False positives are much more prominent on a map relative to false negatives, here we focus on introducing those artificially, keeping the false negative rate at 0/constant.

2

It’s actually a surprisingly complex inverse problem to generate these but also satisfy the constraint of having to have approximately equal f1/IoU. Try it out for yourself!

Comments

[G. Alex Janevski, PhD]

Great post. A few points I'd make to echo what you wrote, but also to add some nuance from my industry. The first is I like to say that statistics is primarily for understanding data, not, as it's often used, to prove (infer, really) cause and effect. It's about understanding relationships between variables. This, to me, is foundationally important for data science, generally, and I've used Anscombe’s quartet as an example to demonstrate it. There is clearly a better model to be used in some of the cases than simple linear regression, and plotting the data is enough to tell you that (or that there is a problem with the data). Just throwing models at a problem without visually exploring it first can potentially be a waste of time and prone to error. It can also demonstrate when multi-collinearity might be a problem. Quickly plot all your regressors and when you see that many have a correlation with each other and the variable of interest it immediately makes you start to explore what the relationships among variables are with each other, which might be the best, which might have added information, biased, etc. And this sort of visual to explanatory inference is still something that humans do better than machines, if they know enough to do it in the first place.
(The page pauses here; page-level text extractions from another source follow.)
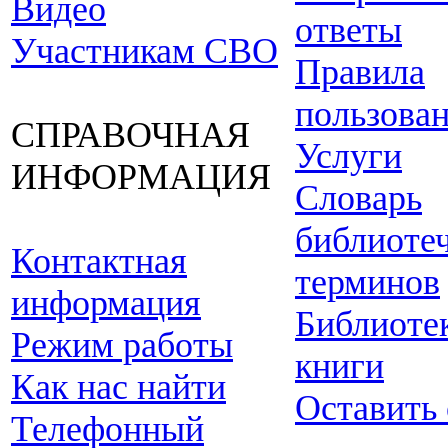
Видео
ответы
Участникам СВО
Правила
пользова
СПРАВОЧНАЯ
Услуги
ИНФОРМАЦИЯ
Словарь
библиоте
Контактная
терминов
информация
Библиоте
Режим работы
книги
Как нас найти
Оставить
Телефонный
With that said, my reasoning falls apart with some modern analyses. It's much harder to explore variables when you have hundreds of them. Relationships between variables don't necessarily have to be visibly obvious to humans, and machines can disentangle them, given enough data to do so. The challenge is machine learning approaches are prone to becoming black boxes, so on the whole I still think starting with simpler models and data exploration is the best approach to avoiding overfitting, especially in the case of scenarios where proper cross-validation is not available. This is not uncommon in geology, where datasets are often small, biased, and messy, and where subjective interpretation really needs to play a role. I think the state-of-the-art in geology right now often is overfit models with poor predictive power, especially outside of a small area of interest. And there's a lot more I could write on that, but this reply is already way too long. Maybe it will inspire me to do a follow-up for geology!